Settlement Reached in Marilyn Monroe Photo Dispute

Fashion and celebrity photographer Bert Stern has reached a settlement with several individuals over photos from his famed “last sitting” with Marilyn Monroe.
On Monday, lawyers for Stern and photographers Donald Penny and Michael Weiss announced that a deal had been reached “amicably.”

The dispute had centred on seven original film transparencies from Stern’s iconic July 1962 Vogue photo shoot with Monroe, an erotic series that had the Hollywood sex symbol posing nude and semi-nude in a variety of settings, including behind translucent scarves and lying among rumpled bedsheets.

Monroe died just two months later and the magazine published the images as part of a tribute to the internationally renowned actress.
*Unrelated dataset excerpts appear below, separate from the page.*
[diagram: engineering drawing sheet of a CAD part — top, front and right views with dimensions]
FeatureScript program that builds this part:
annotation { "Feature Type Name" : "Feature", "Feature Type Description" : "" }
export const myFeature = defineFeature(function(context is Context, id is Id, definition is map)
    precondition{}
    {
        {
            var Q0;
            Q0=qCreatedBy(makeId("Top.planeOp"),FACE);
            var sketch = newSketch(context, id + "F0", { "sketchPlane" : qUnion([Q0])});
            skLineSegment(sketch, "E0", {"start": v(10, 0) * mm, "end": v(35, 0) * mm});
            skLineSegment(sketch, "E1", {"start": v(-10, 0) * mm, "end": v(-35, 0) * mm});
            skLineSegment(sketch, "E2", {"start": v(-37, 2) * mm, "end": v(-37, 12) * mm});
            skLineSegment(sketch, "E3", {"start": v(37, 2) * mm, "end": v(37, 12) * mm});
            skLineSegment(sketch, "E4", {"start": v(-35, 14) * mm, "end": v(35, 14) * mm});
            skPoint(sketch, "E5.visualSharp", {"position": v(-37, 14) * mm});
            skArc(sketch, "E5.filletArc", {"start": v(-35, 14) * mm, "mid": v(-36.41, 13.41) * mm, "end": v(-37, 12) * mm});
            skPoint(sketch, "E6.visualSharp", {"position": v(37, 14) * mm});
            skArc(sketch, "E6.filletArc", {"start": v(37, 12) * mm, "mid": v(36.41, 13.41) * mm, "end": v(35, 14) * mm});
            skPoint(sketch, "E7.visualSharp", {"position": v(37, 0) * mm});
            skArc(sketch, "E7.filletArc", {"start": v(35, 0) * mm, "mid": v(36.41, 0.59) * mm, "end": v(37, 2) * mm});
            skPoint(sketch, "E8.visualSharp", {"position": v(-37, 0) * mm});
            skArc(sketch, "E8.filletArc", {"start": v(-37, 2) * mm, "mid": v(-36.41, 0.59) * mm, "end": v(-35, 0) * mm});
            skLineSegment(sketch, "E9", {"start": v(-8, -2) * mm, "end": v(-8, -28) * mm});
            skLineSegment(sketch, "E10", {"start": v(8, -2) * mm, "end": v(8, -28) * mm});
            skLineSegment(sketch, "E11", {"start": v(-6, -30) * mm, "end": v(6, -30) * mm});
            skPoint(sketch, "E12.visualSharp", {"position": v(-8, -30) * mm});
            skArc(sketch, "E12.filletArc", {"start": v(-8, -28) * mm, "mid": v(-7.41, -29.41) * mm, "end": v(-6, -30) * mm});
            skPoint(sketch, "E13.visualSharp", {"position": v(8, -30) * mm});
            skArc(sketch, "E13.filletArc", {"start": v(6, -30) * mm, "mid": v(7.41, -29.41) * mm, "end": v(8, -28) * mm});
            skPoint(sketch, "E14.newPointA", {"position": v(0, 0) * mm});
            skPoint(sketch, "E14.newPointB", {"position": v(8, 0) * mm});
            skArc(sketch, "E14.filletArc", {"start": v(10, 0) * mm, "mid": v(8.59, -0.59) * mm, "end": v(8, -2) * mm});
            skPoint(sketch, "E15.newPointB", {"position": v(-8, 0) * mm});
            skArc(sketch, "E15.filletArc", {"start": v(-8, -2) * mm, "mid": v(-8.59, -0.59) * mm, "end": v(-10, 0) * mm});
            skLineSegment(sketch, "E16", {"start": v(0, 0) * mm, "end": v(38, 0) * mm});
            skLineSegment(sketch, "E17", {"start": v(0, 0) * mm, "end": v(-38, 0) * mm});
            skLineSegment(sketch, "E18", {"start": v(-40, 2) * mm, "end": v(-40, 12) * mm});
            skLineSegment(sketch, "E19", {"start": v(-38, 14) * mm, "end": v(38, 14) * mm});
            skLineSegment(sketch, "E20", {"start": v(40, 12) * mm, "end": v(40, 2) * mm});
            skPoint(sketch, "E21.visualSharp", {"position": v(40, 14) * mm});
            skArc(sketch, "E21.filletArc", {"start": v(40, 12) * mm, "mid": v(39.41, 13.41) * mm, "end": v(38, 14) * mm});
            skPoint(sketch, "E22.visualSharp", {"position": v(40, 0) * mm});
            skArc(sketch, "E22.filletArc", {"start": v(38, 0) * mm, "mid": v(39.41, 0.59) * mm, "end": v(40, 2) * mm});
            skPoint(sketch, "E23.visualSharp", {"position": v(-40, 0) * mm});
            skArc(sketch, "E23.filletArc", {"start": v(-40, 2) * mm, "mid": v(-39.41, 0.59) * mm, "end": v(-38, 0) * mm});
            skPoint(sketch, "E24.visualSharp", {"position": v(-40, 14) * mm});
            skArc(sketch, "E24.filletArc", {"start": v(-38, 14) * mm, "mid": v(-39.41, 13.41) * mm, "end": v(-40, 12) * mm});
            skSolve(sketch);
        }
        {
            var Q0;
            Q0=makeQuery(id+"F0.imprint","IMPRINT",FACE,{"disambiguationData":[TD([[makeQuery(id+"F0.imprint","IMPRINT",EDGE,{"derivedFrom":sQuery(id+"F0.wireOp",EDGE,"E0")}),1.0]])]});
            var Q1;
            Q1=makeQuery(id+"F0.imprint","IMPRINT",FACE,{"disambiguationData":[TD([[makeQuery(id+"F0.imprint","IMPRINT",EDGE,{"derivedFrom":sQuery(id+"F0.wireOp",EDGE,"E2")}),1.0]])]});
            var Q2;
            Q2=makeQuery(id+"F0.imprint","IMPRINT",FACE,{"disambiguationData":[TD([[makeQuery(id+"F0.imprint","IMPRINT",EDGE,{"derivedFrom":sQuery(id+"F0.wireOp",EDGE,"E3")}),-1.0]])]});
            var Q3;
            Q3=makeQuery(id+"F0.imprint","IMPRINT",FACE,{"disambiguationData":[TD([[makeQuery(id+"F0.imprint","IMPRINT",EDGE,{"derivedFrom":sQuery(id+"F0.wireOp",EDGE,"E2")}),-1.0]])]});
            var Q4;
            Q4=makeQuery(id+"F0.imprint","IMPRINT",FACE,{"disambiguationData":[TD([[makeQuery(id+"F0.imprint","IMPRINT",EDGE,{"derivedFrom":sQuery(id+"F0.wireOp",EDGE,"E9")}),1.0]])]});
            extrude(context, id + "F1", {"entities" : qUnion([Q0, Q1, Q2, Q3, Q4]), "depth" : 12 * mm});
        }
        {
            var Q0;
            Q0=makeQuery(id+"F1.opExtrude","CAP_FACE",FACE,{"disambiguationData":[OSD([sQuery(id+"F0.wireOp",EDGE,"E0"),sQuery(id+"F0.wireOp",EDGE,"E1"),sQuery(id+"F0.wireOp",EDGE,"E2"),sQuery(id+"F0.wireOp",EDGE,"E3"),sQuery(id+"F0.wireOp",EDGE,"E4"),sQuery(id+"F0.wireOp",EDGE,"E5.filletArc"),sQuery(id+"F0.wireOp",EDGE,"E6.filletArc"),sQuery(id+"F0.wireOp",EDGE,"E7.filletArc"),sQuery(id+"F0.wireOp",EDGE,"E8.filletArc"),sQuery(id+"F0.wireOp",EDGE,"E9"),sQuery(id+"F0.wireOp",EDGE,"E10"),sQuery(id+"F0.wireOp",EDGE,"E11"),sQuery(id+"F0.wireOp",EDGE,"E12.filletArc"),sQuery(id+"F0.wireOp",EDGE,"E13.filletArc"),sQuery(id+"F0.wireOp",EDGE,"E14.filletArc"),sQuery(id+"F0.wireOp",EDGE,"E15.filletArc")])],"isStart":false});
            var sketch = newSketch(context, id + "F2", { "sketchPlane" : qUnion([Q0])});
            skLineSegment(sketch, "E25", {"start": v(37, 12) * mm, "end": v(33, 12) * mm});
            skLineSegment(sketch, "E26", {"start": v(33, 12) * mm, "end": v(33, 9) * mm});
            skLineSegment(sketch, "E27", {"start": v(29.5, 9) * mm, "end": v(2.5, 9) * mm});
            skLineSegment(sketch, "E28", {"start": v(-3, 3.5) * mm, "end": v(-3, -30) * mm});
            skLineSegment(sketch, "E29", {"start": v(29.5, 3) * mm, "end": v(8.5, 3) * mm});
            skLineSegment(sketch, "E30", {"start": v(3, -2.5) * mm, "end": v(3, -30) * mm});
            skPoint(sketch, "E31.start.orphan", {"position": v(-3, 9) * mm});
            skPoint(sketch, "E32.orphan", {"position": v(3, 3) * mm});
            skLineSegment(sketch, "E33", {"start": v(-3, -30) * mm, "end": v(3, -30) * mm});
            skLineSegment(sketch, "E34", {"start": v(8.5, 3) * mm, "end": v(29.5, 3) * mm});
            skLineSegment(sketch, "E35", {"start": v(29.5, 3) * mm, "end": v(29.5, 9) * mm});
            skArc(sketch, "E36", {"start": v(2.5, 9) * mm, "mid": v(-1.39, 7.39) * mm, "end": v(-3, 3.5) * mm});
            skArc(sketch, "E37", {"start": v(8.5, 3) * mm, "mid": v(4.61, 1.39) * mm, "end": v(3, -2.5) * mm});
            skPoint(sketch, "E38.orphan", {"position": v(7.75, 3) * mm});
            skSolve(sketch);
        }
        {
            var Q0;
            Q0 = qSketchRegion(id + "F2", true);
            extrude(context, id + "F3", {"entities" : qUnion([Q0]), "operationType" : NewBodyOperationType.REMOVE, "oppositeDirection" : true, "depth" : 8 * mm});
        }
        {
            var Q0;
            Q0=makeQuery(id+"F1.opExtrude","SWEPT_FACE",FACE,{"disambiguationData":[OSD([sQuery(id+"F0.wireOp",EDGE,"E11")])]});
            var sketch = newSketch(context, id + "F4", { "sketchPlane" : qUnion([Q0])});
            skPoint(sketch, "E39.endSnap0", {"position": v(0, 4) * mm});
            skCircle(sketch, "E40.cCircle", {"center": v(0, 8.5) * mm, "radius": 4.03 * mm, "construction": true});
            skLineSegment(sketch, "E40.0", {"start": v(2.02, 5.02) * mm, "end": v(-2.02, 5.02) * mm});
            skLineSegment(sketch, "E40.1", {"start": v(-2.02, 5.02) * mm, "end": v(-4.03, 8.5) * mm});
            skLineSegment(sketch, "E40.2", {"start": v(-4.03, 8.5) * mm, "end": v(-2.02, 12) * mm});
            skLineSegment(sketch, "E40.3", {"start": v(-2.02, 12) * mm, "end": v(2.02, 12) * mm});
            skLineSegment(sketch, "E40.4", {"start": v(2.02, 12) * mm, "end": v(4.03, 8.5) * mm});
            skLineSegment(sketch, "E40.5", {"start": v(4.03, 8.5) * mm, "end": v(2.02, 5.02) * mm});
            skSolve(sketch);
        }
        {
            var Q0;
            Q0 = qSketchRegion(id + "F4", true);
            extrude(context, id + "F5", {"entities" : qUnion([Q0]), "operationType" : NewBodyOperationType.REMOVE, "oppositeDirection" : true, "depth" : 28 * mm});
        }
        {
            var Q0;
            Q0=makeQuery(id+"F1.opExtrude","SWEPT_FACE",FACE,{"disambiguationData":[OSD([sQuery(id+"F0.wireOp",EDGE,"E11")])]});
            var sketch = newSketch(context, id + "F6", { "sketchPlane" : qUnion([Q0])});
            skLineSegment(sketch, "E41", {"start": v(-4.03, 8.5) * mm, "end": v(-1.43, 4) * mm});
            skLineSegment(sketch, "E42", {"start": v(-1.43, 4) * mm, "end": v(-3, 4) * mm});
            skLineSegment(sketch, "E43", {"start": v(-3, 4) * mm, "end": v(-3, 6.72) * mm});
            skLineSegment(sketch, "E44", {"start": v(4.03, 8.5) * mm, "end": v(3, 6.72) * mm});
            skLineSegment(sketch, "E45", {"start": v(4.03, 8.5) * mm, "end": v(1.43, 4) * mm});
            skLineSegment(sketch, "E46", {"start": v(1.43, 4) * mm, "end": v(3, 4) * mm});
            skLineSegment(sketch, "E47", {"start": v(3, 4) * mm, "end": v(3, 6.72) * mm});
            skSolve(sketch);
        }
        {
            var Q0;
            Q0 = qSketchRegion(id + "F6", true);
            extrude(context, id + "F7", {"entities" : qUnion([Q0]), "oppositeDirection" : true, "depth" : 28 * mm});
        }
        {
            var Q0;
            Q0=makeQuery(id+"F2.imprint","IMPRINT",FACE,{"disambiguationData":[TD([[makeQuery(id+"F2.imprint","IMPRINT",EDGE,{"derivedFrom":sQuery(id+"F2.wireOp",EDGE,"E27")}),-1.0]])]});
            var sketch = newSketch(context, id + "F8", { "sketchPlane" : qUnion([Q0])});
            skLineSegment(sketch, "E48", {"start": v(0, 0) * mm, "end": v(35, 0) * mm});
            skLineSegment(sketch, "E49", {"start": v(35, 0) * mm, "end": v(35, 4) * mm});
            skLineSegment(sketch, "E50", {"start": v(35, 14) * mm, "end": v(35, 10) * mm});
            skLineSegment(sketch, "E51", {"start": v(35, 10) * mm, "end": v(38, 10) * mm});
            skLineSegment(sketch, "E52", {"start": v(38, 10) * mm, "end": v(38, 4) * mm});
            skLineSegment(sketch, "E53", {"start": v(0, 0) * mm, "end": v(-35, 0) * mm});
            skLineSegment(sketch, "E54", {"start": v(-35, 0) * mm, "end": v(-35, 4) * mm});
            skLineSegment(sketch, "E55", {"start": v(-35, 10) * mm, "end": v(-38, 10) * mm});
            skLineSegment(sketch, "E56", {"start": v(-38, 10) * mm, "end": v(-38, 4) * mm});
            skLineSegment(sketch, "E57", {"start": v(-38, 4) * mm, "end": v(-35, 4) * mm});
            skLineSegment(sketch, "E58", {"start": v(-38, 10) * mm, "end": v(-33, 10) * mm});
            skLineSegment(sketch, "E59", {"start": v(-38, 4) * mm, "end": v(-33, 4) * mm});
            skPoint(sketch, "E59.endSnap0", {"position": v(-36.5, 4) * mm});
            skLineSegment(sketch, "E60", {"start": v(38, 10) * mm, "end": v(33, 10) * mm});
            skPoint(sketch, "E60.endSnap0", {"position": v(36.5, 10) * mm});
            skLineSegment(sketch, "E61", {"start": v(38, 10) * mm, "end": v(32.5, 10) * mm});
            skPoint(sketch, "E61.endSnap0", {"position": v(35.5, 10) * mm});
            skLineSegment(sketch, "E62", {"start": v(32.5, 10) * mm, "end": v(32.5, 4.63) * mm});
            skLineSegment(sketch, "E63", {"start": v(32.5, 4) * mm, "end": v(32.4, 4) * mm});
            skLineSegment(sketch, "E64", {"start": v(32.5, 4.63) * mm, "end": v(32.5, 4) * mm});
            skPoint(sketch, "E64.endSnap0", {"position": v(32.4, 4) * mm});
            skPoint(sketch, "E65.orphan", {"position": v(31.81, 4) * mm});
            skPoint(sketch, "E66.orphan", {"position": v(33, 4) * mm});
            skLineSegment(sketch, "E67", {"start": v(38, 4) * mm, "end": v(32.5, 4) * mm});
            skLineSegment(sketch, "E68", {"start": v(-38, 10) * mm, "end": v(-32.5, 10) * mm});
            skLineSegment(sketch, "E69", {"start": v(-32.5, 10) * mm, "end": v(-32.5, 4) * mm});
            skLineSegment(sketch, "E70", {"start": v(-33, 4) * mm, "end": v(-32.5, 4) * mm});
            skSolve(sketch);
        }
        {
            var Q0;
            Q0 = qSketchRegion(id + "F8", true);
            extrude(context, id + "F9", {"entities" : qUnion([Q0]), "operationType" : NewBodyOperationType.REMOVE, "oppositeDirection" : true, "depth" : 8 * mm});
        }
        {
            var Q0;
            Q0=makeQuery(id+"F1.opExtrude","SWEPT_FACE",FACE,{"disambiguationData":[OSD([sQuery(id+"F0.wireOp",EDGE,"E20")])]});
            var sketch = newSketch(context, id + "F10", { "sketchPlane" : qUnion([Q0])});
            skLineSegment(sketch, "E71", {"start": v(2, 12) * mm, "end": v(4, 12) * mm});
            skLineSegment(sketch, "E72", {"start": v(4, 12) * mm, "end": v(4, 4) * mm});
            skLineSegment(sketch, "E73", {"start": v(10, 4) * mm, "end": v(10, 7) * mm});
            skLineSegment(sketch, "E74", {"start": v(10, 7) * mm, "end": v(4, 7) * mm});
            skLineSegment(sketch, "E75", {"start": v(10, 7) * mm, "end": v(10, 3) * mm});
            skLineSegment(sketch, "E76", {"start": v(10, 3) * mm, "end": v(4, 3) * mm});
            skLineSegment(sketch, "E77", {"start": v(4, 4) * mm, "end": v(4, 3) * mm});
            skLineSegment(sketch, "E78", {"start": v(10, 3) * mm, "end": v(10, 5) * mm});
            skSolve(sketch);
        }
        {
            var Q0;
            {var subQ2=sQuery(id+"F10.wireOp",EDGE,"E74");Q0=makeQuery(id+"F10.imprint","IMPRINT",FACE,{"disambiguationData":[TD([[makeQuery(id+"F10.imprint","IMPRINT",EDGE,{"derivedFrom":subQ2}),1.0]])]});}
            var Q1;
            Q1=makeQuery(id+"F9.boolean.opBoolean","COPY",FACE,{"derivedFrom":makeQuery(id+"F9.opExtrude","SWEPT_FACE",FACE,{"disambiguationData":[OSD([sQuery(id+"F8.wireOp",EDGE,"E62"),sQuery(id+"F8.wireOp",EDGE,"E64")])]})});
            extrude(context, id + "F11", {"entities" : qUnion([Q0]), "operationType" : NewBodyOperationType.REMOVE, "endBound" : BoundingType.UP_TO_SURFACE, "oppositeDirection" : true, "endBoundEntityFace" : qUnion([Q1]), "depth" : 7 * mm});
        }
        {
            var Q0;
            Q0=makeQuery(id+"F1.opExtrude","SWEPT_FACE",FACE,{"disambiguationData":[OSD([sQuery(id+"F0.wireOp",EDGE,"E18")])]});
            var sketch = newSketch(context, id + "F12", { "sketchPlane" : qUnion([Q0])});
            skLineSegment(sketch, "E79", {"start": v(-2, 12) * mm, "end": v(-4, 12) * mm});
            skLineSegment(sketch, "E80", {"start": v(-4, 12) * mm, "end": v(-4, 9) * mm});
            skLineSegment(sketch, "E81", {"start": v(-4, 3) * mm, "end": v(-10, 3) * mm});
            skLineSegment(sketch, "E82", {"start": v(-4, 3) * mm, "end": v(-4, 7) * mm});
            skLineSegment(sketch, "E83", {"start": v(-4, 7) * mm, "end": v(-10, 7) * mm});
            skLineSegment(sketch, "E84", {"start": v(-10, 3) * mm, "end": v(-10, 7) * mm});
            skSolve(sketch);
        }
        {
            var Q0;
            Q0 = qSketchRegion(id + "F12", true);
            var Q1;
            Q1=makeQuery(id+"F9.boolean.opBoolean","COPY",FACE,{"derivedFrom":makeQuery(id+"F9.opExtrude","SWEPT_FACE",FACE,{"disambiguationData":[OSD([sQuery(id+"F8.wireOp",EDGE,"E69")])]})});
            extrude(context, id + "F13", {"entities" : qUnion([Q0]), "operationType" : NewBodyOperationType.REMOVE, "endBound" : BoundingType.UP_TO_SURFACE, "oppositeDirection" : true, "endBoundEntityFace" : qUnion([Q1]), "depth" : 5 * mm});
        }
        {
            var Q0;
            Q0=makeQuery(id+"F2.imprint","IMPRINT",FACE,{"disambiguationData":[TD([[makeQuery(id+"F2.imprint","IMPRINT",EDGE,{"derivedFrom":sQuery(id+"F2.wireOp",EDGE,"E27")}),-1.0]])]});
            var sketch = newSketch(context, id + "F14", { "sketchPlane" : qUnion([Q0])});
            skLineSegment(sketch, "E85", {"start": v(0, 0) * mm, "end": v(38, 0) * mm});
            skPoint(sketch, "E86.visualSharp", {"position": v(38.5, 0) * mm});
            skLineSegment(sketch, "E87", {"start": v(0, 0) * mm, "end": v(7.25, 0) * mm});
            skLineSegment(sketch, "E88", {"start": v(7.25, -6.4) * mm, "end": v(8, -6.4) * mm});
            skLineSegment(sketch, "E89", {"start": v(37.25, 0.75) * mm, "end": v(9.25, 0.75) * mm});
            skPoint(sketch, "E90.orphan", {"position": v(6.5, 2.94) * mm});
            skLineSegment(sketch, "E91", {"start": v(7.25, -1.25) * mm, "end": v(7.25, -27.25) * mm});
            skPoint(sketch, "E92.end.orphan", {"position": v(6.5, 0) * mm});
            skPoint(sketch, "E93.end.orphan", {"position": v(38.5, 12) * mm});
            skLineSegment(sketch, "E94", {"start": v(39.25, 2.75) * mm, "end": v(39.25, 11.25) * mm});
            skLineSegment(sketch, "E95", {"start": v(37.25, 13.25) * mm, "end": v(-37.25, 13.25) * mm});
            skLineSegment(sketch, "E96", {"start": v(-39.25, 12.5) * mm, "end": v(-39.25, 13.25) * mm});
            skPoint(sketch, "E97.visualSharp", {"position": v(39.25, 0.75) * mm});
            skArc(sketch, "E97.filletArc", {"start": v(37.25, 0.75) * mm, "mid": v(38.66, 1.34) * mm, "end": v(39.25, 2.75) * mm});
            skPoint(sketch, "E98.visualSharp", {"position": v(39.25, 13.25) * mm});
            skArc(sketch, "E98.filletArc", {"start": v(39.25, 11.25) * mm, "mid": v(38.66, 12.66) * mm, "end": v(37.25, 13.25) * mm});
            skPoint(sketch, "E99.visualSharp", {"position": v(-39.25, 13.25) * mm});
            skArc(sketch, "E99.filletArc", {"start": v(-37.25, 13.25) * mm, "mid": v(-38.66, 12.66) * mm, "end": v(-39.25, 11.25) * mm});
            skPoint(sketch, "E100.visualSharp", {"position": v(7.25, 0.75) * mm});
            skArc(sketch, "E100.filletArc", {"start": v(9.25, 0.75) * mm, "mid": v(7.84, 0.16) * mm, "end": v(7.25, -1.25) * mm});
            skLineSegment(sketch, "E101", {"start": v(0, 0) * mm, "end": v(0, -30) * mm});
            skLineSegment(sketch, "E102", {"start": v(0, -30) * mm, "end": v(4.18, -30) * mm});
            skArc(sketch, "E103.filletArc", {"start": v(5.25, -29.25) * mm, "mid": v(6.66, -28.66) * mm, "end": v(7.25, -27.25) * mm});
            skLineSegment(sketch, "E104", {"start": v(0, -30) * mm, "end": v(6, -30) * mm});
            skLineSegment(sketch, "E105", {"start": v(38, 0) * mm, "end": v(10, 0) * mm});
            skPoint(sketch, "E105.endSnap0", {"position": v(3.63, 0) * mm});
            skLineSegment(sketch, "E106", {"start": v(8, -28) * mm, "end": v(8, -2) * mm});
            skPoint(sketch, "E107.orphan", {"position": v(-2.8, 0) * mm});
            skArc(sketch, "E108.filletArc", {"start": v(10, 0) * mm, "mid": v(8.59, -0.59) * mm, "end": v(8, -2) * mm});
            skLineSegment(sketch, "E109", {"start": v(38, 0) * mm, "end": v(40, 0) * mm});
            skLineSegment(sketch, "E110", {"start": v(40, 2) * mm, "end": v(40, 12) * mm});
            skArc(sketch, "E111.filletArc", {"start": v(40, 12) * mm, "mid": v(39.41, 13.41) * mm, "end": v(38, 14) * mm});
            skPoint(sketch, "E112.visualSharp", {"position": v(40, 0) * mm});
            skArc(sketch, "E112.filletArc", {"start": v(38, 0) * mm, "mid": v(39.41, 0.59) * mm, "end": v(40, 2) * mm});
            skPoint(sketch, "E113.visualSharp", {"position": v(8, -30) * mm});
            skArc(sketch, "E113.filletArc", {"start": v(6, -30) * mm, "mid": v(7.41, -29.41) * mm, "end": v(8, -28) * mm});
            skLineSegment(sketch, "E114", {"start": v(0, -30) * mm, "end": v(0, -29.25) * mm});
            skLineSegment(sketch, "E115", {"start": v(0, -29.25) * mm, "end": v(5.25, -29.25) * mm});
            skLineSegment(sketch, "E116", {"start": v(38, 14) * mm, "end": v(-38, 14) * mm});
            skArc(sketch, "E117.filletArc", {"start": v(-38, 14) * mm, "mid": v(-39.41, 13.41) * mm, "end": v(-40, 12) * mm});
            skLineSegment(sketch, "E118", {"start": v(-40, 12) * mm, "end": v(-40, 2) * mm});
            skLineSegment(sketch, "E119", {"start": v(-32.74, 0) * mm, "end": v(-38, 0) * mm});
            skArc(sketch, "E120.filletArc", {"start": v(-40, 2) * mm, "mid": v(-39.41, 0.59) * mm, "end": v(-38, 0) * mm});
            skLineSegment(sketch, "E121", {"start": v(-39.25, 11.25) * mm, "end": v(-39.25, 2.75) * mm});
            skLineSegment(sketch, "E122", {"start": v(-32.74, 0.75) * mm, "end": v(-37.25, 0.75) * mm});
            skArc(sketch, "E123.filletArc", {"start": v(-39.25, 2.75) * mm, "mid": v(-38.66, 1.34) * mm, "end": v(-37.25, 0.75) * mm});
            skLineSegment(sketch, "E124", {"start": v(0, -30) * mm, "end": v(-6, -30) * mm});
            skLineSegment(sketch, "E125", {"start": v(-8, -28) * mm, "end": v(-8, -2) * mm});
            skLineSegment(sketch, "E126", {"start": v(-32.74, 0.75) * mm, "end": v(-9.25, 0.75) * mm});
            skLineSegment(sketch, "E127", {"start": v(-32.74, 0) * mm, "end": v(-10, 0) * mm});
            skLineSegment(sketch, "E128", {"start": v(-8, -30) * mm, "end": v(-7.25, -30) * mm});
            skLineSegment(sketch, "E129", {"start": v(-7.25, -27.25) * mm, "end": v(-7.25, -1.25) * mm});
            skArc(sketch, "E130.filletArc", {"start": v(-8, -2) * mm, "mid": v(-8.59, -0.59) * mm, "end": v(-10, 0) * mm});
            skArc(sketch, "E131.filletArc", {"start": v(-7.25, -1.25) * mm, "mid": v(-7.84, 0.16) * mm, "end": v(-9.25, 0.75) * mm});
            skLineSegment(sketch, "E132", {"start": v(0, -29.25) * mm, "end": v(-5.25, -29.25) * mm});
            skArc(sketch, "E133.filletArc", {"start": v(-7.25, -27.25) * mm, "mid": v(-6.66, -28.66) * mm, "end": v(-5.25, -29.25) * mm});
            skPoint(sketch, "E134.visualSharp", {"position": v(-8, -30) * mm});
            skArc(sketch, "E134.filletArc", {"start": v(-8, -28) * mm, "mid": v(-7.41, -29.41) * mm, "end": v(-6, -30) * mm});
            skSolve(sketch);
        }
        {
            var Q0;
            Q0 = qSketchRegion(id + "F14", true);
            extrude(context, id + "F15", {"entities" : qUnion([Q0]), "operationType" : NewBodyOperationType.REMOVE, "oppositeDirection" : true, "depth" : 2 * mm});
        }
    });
Photos from Stern’s series, which comprised about 2,500 images in total, have become some of the most iconic images of Monroe to this day.

Penny and Weiss have said that a colleague turned the transparencies over after having discovered them among garbage in Manhattan in the 1970s. They approached Stern last year to strike a deal over returning them.

However, the 78-year-old Stern believed the originals in question had been stolen and filed a lawsuit instead.

In addition to their having reached a settlement, both sides revealed they will jointly produce and sell nine sets of photos from the transparencies in question.